▶ [Directions] Copy out the listing below word for word, leaving out the pictures.

[Opening Material shown section]

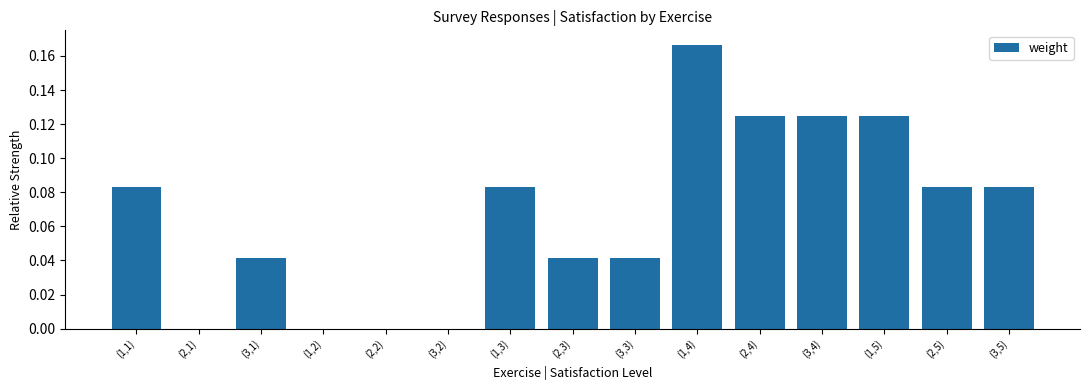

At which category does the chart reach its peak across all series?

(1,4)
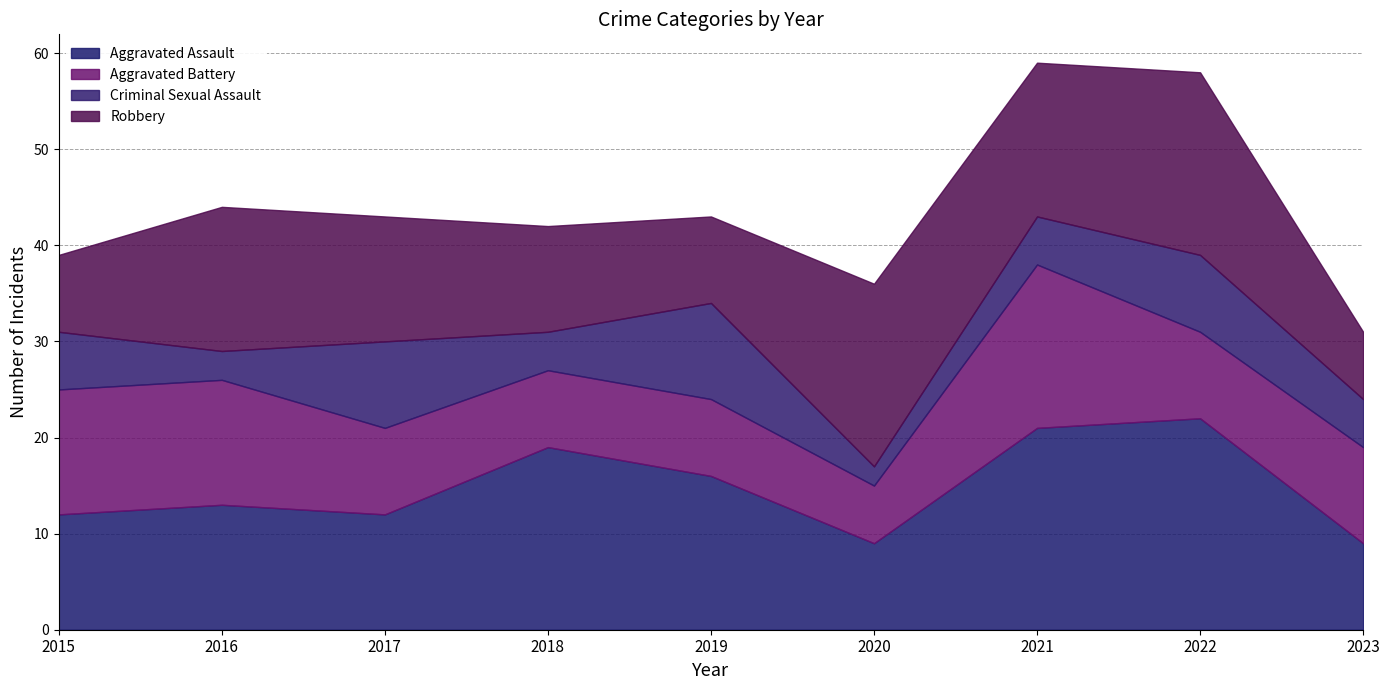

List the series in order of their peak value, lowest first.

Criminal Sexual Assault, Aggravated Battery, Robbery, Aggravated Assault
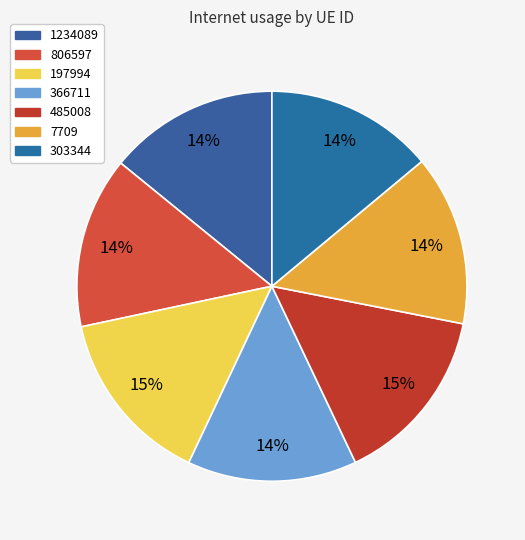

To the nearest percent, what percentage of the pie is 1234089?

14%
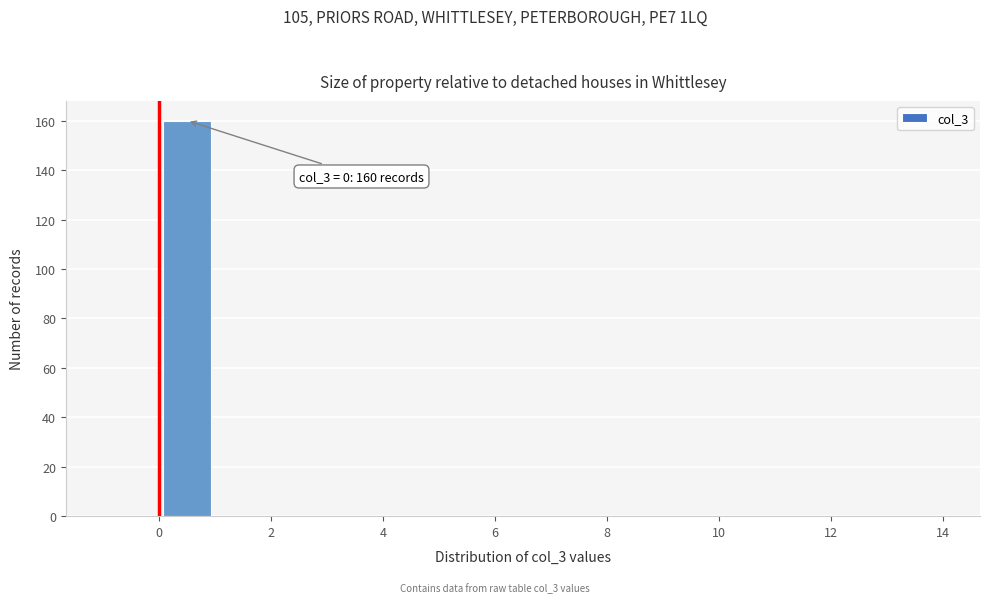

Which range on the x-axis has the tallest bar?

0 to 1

[Closing Material shown section]

▶ [Solution for this exercise]
At which category does the chart reach its peak across all series?

(1,4)

List the series in order of their peak value, lowest first.

Criminal Sexual Assault, Aggravated Battery, Robbery, Aggravated Assault

To the nearest percent, what percentage of the pie is 1234089?

14%

Which range on the x-axis has the tallest bar?

0 to 1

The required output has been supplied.